======== THE INPUT ========

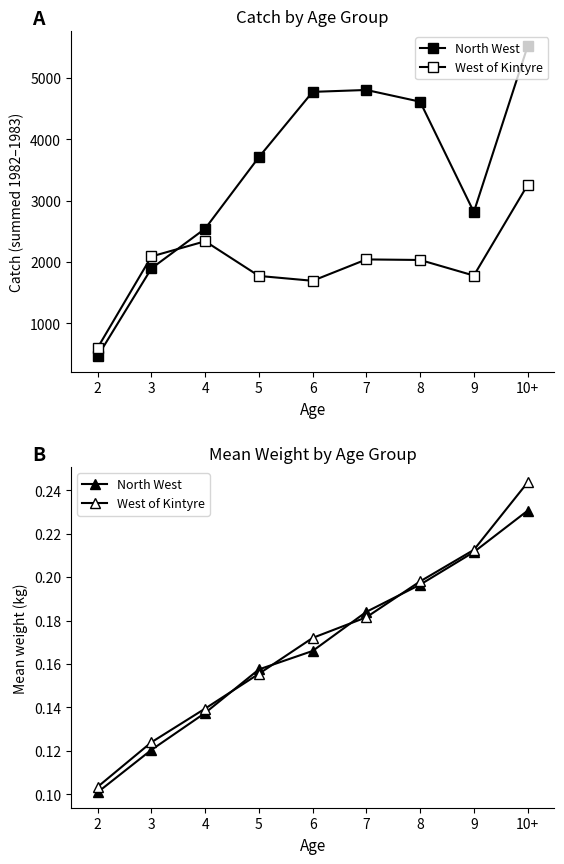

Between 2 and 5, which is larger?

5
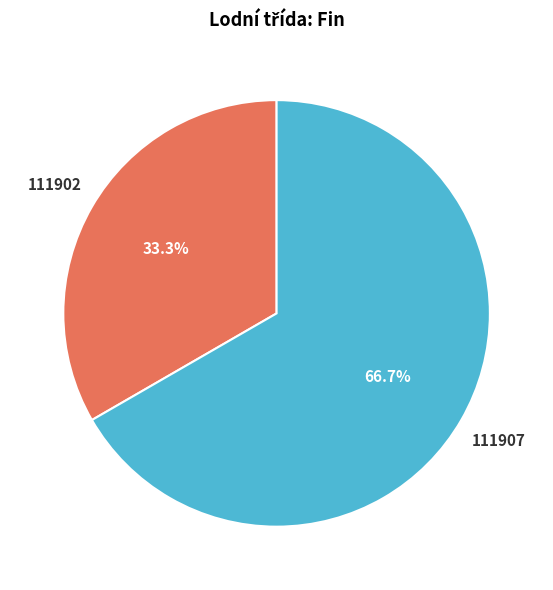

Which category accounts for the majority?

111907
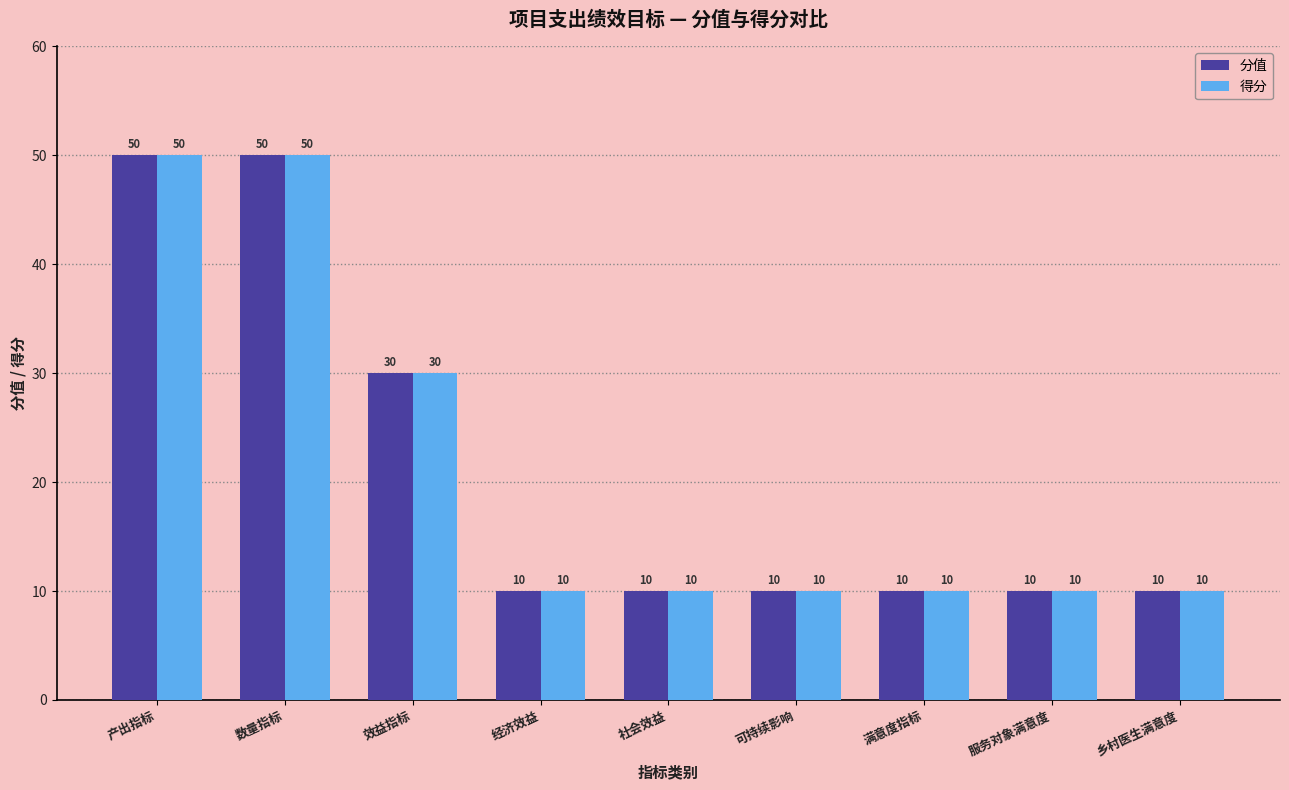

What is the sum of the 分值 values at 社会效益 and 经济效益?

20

========
======== THE INPUT ========

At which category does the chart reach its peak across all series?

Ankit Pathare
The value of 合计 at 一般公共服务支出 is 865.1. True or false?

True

========
======== THE INPUT ========

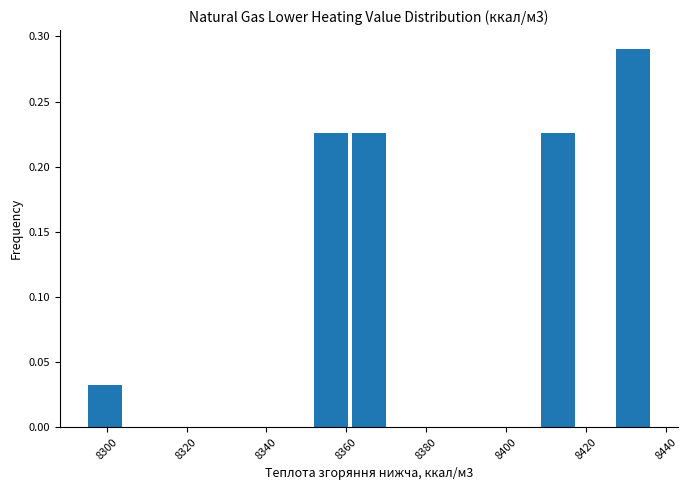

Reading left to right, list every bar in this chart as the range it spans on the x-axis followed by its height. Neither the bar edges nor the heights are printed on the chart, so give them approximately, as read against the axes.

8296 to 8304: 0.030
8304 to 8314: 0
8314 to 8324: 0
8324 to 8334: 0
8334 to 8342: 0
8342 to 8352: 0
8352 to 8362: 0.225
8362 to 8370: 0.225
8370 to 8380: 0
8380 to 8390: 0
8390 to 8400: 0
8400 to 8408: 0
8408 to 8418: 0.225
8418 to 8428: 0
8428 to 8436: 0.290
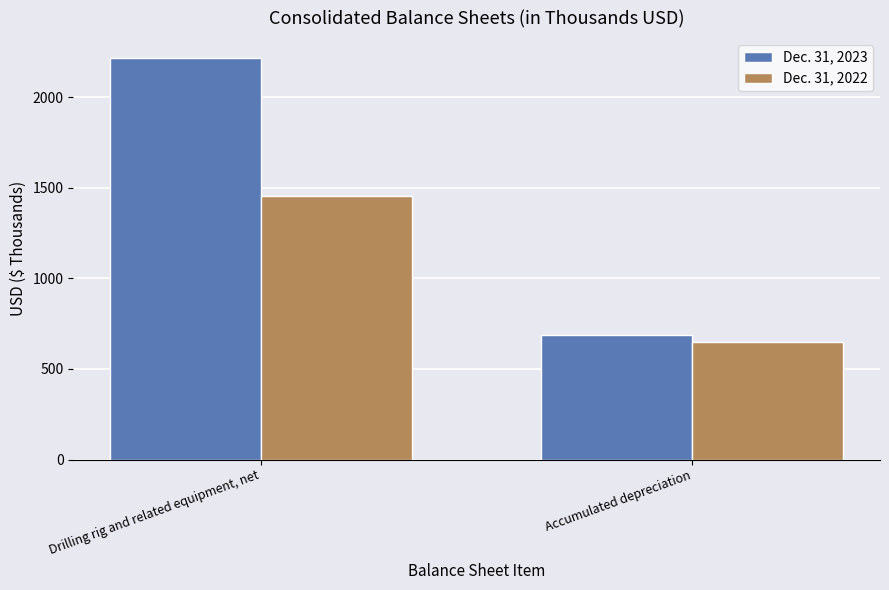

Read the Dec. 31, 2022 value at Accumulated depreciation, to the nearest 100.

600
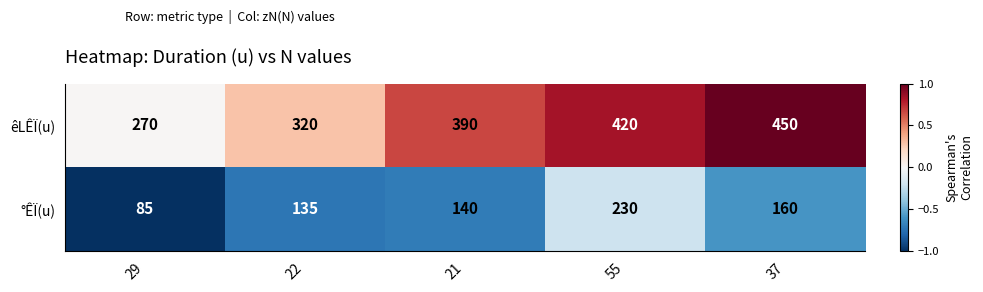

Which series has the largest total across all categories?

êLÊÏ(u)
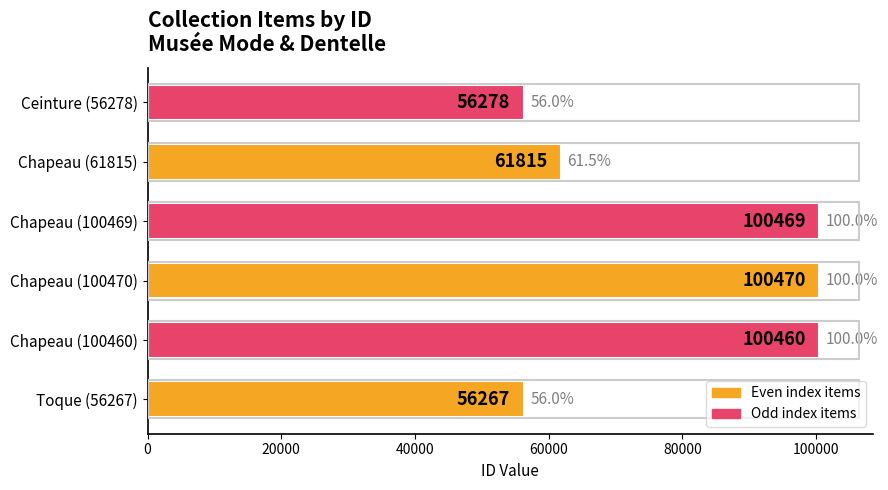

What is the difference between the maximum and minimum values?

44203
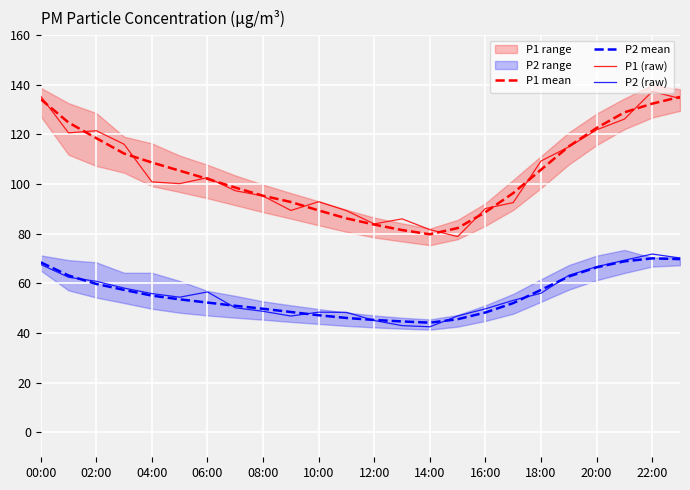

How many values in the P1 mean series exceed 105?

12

========

DIRECTIONS FOR THIS TASK
Reproduce word for word the lines of the records from the line containing "Ankit Pathare" up to and including the line containing "The value of".

SOLUTION TO THE EXERCISE
Ankit Pathare
The value of 合计 at 一般公共服务支出 is 865.1. True or false?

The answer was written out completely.